──────── Extracted information

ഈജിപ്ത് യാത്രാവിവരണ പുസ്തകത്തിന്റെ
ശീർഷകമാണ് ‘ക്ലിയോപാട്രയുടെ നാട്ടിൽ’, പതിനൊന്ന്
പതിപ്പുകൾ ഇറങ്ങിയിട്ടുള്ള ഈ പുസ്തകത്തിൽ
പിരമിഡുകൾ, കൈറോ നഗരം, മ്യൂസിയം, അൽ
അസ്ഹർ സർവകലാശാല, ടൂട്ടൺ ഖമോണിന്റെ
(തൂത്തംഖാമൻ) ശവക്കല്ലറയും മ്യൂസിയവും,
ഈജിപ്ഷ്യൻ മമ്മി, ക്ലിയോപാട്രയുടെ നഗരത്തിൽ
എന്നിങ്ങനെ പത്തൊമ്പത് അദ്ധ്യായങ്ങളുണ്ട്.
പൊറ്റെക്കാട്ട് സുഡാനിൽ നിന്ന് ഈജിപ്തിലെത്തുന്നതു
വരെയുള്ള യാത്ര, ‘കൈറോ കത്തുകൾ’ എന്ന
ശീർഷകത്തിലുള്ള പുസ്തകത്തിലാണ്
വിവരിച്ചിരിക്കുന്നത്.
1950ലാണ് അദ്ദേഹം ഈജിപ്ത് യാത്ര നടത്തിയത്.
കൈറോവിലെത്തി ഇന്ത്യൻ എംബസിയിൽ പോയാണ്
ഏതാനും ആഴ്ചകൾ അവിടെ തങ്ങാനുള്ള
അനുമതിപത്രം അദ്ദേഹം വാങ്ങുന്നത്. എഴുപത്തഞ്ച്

────────────────
──────── Extracted information

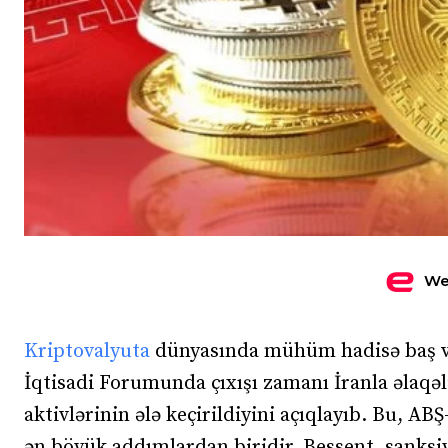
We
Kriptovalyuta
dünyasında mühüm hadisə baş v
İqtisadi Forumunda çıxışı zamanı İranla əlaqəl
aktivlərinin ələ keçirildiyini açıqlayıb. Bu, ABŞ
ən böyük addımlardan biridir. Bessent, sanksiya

────────────────

▶ What needs to be done
Write down, word for word, the lines above from the one containing "എന്നിങ്ങനെ പത്തൊമ്പത് അദ്ധ്യായങ്ങളുണ്ട്." through the one containing "അനുമതിപത്രം അദ്ദേഹം വാങ്ങുന്നത്. എഴുപത്തഞ്ച്", both ends included.

▶ Exercise output
എന്നിങ്ങനെ പത്തൊമ്പത് അദ്ധ്യായങ്ങളുണ്ട്.
പൊറ്റെക്കാട്ട് സുഡാനിൽ നിന്ന് ഈജിപ്തിലെത്തുന്നതു
വരെയുള്ള യാത്ര, ‘കൈറോ കത്തുകൾ’ എന്ന
ശീർഷകത്തിലുള്ള പുസ്തകത്തിലാണ്
വിവരിച്ചിരിക്കുന്നത്.
1950ലാണ് അദ്ദേഹം ഈജിപ്ത് യാത്ര നടത്തിയത്.
കൈറോവിലെത്തി ഇന്ത്യൻ എംബസിയിൽ പോയാണ്
ഏതാനും ആഴ്ചകൾ അവിടെ തങ്ങാനുള്ള
അനുമതിപത്രം അദ്ദേഹം വാങ്ങുന്നത്. എഴുപത്തഞ്ച്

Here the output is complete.